— Esercizi da svolgere —
[A] Spiega perché, secondo il testo sulla cultura della sicurezza, il trasporto ferroviario non è l'unico ambito che mostra la mancanza di tale cultura nel paese.
[B] Trascrivi fedelmente dal testo sulla cultura della sicurezza il passo che va da "Naturalmente la problematica" a "di Milazzo, ecc.".
[C] Secondo il testo sulla cultura della sicurezza, in quale impianto è esploso il forno vicino al quale i lavoratori consumavano il pasto?

— Testo dell'esercizio —

━━━━━━━━━━━━━━━━━━━━

Naturalmente la problematica inerente il trasporto ferroviario non è l’unica che evidenzia la mancanza di una cultura della sicurezza nel nostro paese. Senza dilungarsi troppo si possono infatti ricollegare all’esempio precedente gli allarmi lanciati via fax alle due del mattino in uffici deserti, come accaduto nella tragica inondazione di Sarno, le reazioni tardive e l’incapacità di analisi del fenomeno durante il suo evolversi che si sono manifestate nell’inondazione delle aree prospicienti il Ticino, la scarsa considerazione o conoscenza del pericolo mostrata dai lavoratori che consumavano il loro pasto vicino al forno esploso nella raffineria di Milazzo, ecc.

━━━━━━━━━━━━━━━━━━━━

Voci salvate:
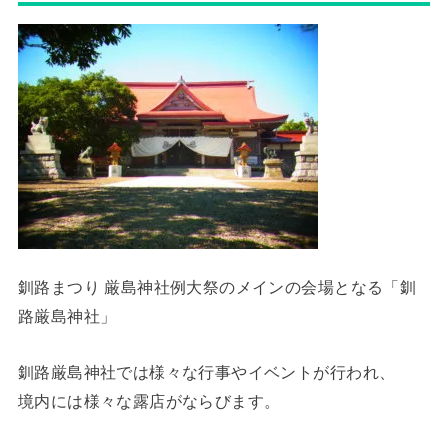
釧路まつり 厳島神社例大祭のメインの会場となる「釧
路厳島神社」
釧路厳島神社では様々な行事やイベントが行われ、
境内には様々な露店がならびます。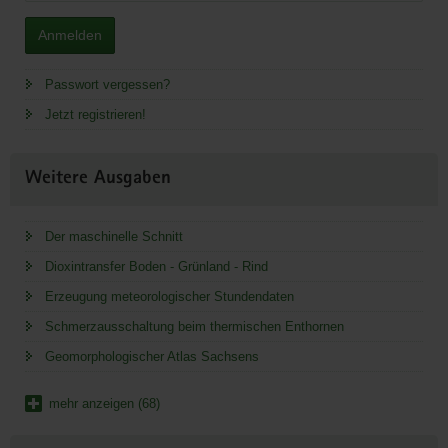
Anmelden
Passwort vergessen?
Jetzt registrieren!
Weitere Ausgaben
Der maschinelle Schnitt
Dioxintransfer Boden - Grünland - Rind
Erzeugung meteorologischer Stundendaten
Schmerzausschaltung beim thermischen Enthornen
Geomorphologischer Atlas Sachsens
mehr anzeigen (68)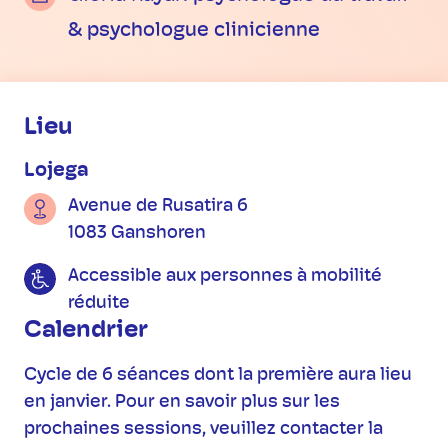
& psychologue clinicienne
Informations pratiques
Lieu
Lojega
Avenue de Rusatira 6
1083 Ganshoren
Accessible aux personnes à mobilité
réduite
Calendrier
Cycle de 6 séances dont la première aura lieu
en janvier. Pour en savoir plus sur les
prochaines sessions, veuillez contacter la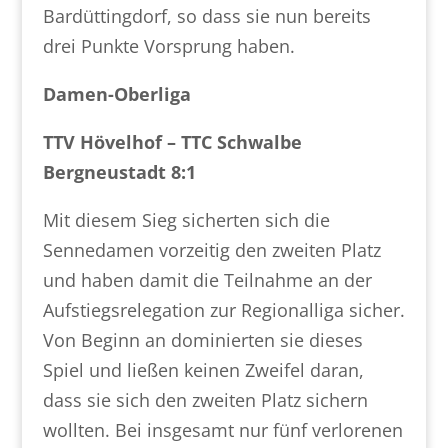
Bardüttingdorf, so dass sie nun bereits
drei Punkte Vorsprung haben.
Damen-Oberliga
TTV Hövelhof – TTC Schwalbe
Bergneustadt 8:1
Mit diesem Sieg sicherten sich die
Sennedamen vorzeitig den zweiten Platz
und haben damit die Teilnahme an der
Aufstiegsrelegation zur Regionalliga sicher.
Von Beginn an dominierten sie dieses
Spiel und ließen keinen Zweifel daran,
dass sie sich den zweiten Platz sichern
wollten. Bei insgesamt nur fünf verlorenen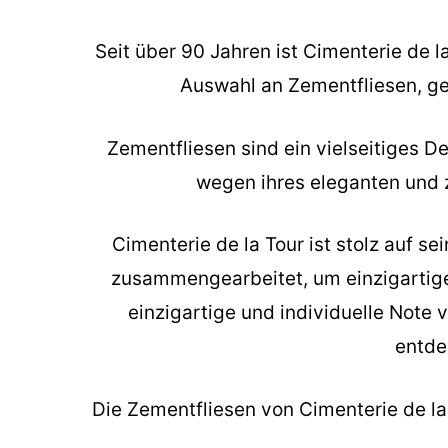
Seit über 90 Jahren ist Cimenterie de 
Auswahl an Zementfliesen, ge
Zementfliesen sind ein vielseitiges 
wegen ihres eleganten und ze
Cimenterie de la Tour ist stolz auf 
zusammengearbeitet, um einzigartige 
einzigartige und individuelle Note 
entde
Die
Zementfliesen
von Cimenterie de la T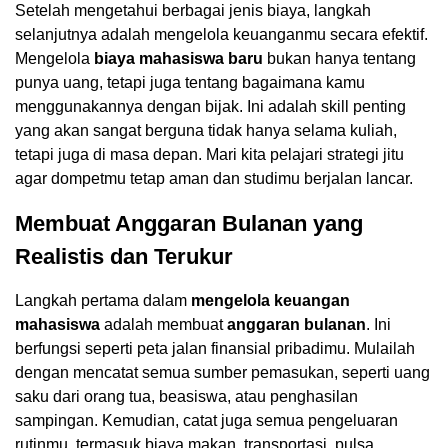
Setelah mengetahui berbagai jenis biaya, langkah
selanjutnya adalah mengelola keuanganmu secara efektif.
Mengelola
biaya mahasiswa baru
bukan hanya tentang
punya uang, tetapi juga tentang bagaimana kamu
menggunakannya dengan bijak. Ini adalah skill penting
yang akan sangat berguna tidak hanya selama kuliah,
tetapi juga di masa depan. Mari kita pelajari strategi jitu
agar dompetmu tetap aman dan studimu berjalan lancar.
Membuat Anggaran Bulanan yang
Realistis dan Terukur
Langkah pertama dalam
mengelola keuangan
mahasiswa
adalah membuat
anggaran bulanan
. Ini
berfungsi seperti peta jalan finansial pribadimu. Mulailah
dengan mencatat semua sumber pemasukan, seperti uang
saku dari orang tua, beasiswa, atau penghasilan
sampingan. Kemudian, catat juga semua pengeluaran
rutinmu, termasuk biaya makan, transportasi, pulsa,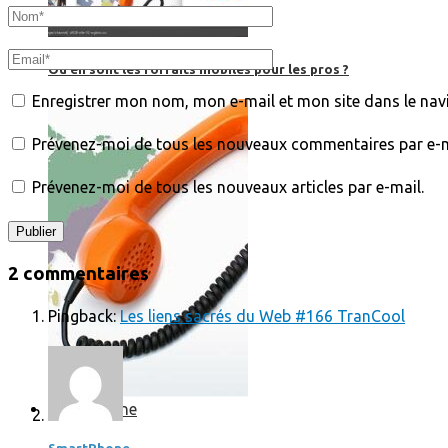
Où en sont les forfaits mobiles pour les pros ?
Enregistrer mon nom, mon e-mail et mon site dans le na
Prévenez-moi de tous les nouveaux commentaires par e-m
Prévenez-moi de tous les nouveaux articles par e-mail.
2 commentaires
Pingback:
Les liens sacrés du Web #166 TranCool
SmartPhone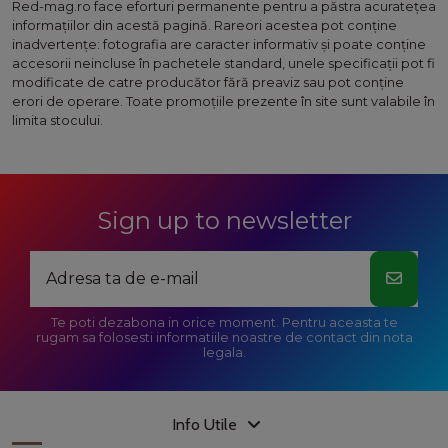
Red-mag.ro face eforturi permanente pentru a păstra acurateţea
informaţiilor din acestă pagină. Rareori acestea pot conţine
inadvertenţe: fotografia are caracter informativ şi poate conţine
accesorii neincluse în pachetele standard, unele specificaţii pot fi
modificate de catre producător fără preaviz sau pot conţine
erori de operare. Toate promoţiile prezente în site sunt valabile în
limita stocului.
Sign up to newsletter
Te poti dezabona in orice moment. Pentru aceasta te
rugam sa folosesti informatiile noastre de contact din nota
legala.
Info Utile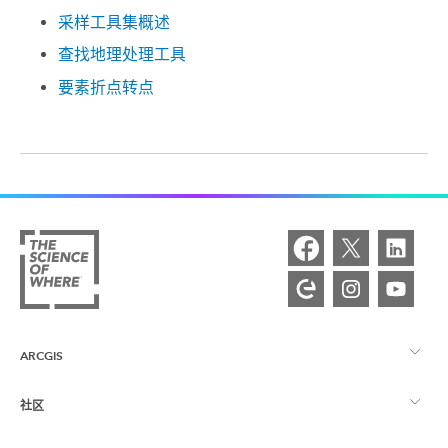
采样工具集概述
查找地理处理工具
要素折点转点
ARCGIS
社区
ArcGIS 概览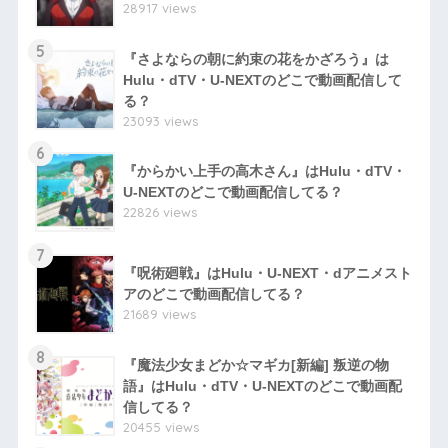
28917 views
5
『さよならの朝に約束の花をかざろう』は
Hulu・dTV・U-NEXTのどこで動画配信して
る？
23093 views
6
『からかい上手の高木さん』はHulu・dTV・
U-NEXTのどこで動画配信してる？
22826 views
7
『呪術廻戦』はHulu・U-NEXT・dアニメスト
アのどこで動画配信してる？
21689 views
8
『魔法少女まどか☆マギカ[新編] 叛逆の物
語』はHulu・dTV・U-NEXTのどこで動画配
信してる？
20455 views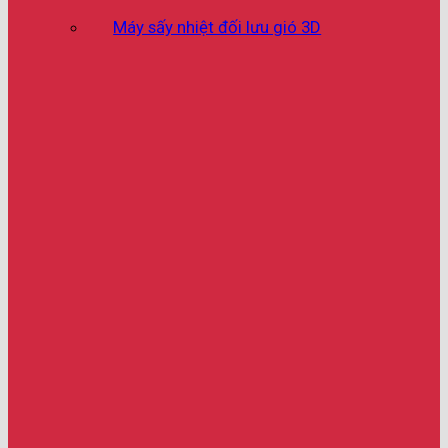
Máy sấy nhiệt đối lưu gió 3D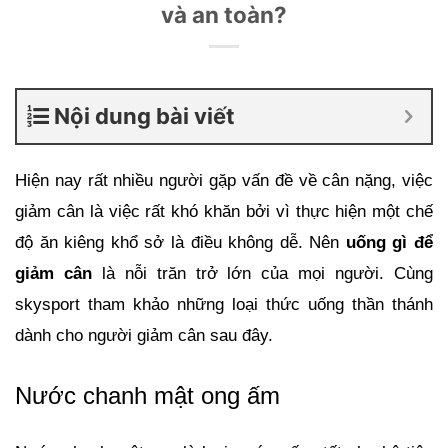
và an toàn?
Nội dung bài viết
Hiện nay rất nhiều người gặp vấn đề về cân nặng, việc 
giảm cân là việc rất khó khăn bởi vì thực hiện một chế 
độ ăn kiêng khổ sở là điều không dễ. Nên 
uống gì để 
giảm cân
 là nỗi trăn trở lớn của mọi người. Cùng 
skysport tham khảo những loại thức uống thần thánh 
dành cho người giảm cân sau đây.
Nước chanh mật ong ấm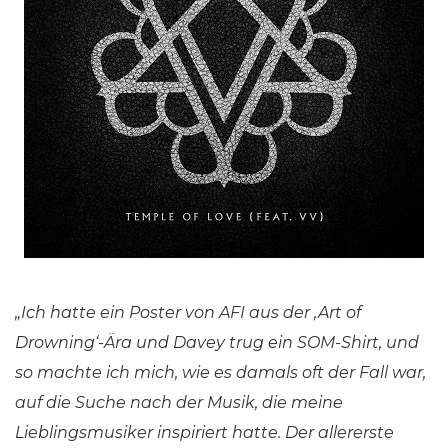
„Ich hatte ein Poster von AFI aus der ‚Art of
Drowning‘-Ära und Davey trug ein SOM-Shirt, und
so machte ich mich, wie es damals oft der Fall war,
auf die Suche nach der Musik, die meine
Lieblingsmusiker inspiriert hatte. Der allererste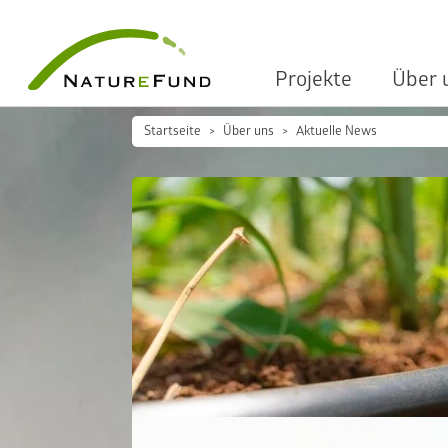
Projekte
Über 
Startseite
Über uns
Aktuelle News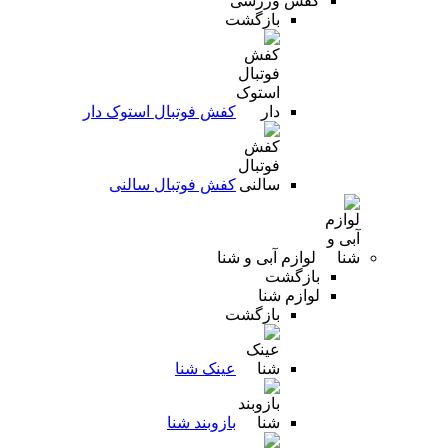
کفش ورزشی
بازگشت
کفش فوتبال استوک دار
کفش فوتبال سالنی
لوازم آبی و شنا
بازگشت
لوازم شنا
بازگشت
عینک شنا
بازوبند شنا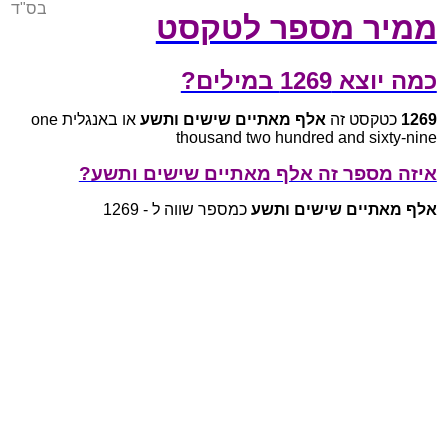
בס"ד
ממיר מספר לטקסט
כמה יוצא 1269 במילים?
1269
כטקסט זה
אלף מאתיים שישים ותשע
או באנגלית one
thousand two hundred and sixty-nine
איזה מספר זה אלף מאתיים שישים ותשע?
אלף מאתיים שישים ותשע
כמספר שווה ל - 1269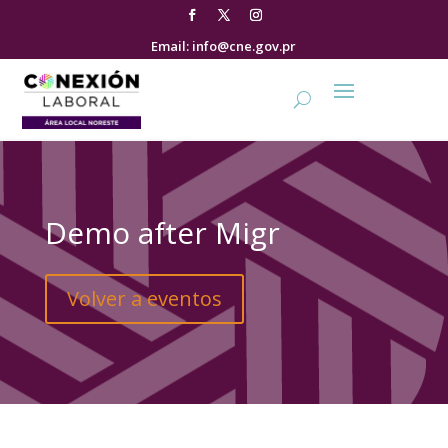
Email: info@cne.gov.pr
Demo after Migr
Volver a eventos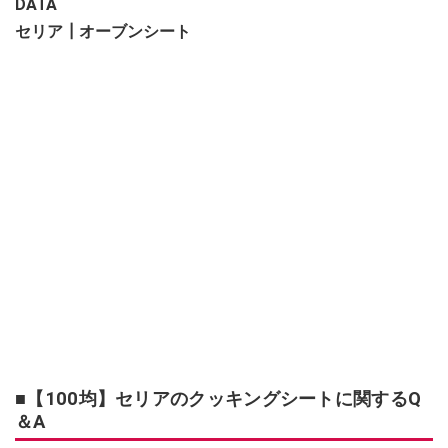
DATA
セリア┃オーブンシート
■【100均】セリアのクッキングシートに関するQ
＆A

━━━━━━━━━━━━━━━━━━━━

— Soluzioni degli esercizi —
[A] Perché all'esempio ferroviario si possono ricollegare altri casi: gli allarmi inviati via fax alle due del mattino in uffici deserti durante l'inondazione di Sarno, le reazioni tardive e l'incapacità di analizzare il fenomeno nell'inondazione delle aree vicine al Ticino, e la scarsa considerazione o conoscenza del pericolo da parte dei lavoratori che mangiavano vicino al forno esploso nella raffineria di Milazzo.

[B]
Naturalmente la problematica inerente il trasporto ferroviario non è l’unica che evidenzia la mancanza di una cultura della sicurezza nel nostro paese. Senza dilungarsi troppo si possono infatti ricollegare all’esempio precedente gli allarmi lanciati via fax alle due del mattino in uffici deserti, come accaduto nella tragica inondazione di Sarno, le reazioni tardive e l’incapacità di analisi del fenomeno durante il suo evolversi che si sono manifestate nell’inondazione delle aree prospicienti il Ticino, la scarsa considerazione o conoscenza del pericolo mostrata dai lavoratori che consumavano il loro pasto vicino al forno esploso nella raffineria di Milazzo, ecc.

[C] Nella raffineria di Milazzo.